* **WHAT IS BEING ASKED**:
Each record below must be returned exactly, with no line left out.

==== DATA FOR PROCESSING

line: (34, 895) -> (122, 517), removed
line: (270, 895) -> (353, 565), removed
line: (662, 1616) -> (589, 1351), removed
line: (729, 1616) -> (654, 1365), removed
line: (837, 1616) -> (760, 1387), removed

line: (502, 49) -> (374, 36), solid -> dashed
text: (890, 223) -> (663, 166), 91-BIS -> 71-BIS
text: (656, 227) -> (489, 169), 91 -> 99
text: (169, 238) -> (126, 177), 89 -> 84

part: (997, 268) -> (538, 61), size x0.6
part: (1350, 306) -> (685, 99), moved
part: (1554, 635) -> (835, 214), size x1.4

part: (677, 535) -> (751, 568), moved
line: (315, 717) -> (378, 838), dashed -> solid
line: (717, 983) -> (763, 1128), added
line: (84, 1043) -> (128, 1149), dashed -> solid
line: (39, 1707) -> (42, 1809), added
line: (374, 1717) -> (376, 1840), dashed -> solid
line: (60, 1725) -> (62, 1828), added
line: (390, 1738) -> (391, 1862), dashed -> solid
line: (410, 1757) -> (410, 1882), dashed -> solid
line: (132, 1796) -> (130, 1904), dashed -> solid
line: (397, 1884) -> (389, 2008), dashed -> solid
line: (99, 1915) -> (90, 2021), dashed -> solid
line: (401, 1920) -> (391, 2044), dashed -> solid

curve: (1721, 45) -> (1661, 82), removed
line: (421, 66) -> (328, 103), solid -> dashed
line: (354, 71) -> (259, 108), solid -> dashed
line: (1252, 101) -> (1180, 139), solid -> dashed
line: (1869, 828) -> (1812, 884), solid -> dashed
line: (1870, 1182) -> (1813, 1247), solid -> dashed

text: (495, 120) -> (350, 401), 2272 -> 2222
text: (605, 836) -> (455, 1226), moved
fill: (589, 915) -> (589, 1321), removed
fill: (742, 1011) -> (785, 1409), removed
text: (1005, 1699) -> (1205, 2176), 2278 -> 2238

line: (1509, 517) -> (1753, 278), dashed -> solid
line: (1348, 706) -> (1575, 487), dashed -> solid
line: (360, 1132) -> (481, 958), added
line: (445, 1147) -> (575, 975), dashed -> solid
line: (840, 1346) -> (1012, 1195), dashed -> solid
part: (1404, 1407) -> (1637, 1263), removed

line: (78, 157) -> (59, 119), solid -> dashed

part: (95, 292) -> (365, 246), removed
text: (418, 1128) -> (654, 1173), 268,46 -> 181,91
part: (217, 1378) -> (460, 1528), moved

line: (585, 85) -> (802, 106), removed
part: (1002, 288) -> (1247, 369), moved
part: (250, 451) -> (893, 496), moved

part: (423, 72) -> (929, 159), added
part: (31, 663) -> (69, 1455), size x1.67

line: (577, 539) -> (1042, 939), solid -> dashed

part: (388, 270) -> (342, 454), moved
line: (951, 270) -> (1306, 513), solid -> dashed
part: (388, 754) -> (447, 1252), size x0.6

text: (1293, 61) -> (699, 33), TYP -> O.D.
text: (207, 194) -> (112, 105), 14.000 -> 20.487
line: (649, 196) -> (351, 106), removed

========

* **FINISHED EXERCISE**:
line: (34, 895) -> (122, 517), removed
line: (270, 895) -> (353, 565), removed
line: (662, 1616) -> (589, 1351), removed
line: (729, 1616) -> (654, 1365), removed
line: (837, 1616) -> (760, 1387), removed

line: (502, 49) -> (374, 36), solid -> dashed
text: (890, 223) -> (663, 166), 91-BIS -> 71-BIS
text: (656, 227) -> (489, 169), 91 -> 99
text: (169, 238) -> (126, 177), 89 -> 84

part: (997, 268) -> (538, 61), size x0.6
part: (1350, 306) -> (685, 99), moved
part: (1554, 635) -> (835, 214), size x1.4

part: (677, 535) -> (751, 568), moved
line: (315, 717) -> (378, 838), dashed -> solid
line: (717, 983) -> (763, 1128), added
line: (84, 1043) -> (128, 1149), dashed -> solid
line: (39, 1707) -> (42, 1809), added
line: (374, 1717) -> (376, 1840), dashed -> solid
line: (60, 1725) -> (62, 1828), added
line: (390, 1738) -> (391, 1862), dashed -> solid
line: (410, 1757) -> (410, 1882), dashed -> solid
line: (132, 1796) -> (130, 1904), dashed -> solid
line: (397, 1884) -> (389, 2008), dashed -> solid
line: (99, 1915) -> (90, 2021), dashed -> solid
line: (401, 1920) -> (391, 2044), dashed -> solid

curve: (1721, 45) -> (1661, 82), removed
line: (421, 66) -> (328, 103), solid -> dashed
line: (354, 71) -> (259, 108), solid -> dashed
line: (1252, 101) -> (1180, 139), solid -> dashed
line: (1869, 828) -> (1812, 884), solid -> dashed
line: (1870, 1182) -> (1813, 1247), solid -> dashed

text: (495, 120) -> (350, 401), 2272 -> 2222
text: (605, 836) -> (455, 1226), moved
fill: (589, 915) -> (589, 1321), removed
fill: (742, 1011) -> (785, 1409), removed
text: (1005, 1699) -> (1205, 2176), 2278 -> 2238

line: (1509, 517) -> (1753, 278), dashed -> solid
line: (1348, 706) -> (1575, 487), dashed -> solid
line: (360, 1132) -> (481, 958), added
line: (445, 1147) -> (575, 975), dashed -> solid
line: (840, 1346) -> (1012, 1195), dashed -> solid
part: (1404, 1407) -> (1637, 1263), removed

line: (78, 157) -> (59, 119), solid -> dashed

part: (95, 292) -> (365, 246), removed
text: (418, 1128) -> (654, 1173), 268,46 -> 181,91
part: (217, 1378) -> (460, 1528), moved

line: (585, 85) -> (802, 106), removed
part: (1002, 288) -> (1247, 369), moved
part: (250, 451) -> (893, 496), moved

part: (423, 72) -> (929, 159), added
part: (31, 663) -> (69, 1455), size x1.67

line: (577, 539) -> (1042, 939), solid -> dashed

part: (388, 270) -> (342, 454), moved
line: (951, 270) -> (1306, 513), solid -> dashed
part: (388, 754) -> (447, 1252), size x0.6

text: (1293, 61) -> (699, 33), TYP -> O.D.
text: (207, 194) -> (112, 105), 14.000 -> 20.487
line: (649, 196) -> (351, 106), removed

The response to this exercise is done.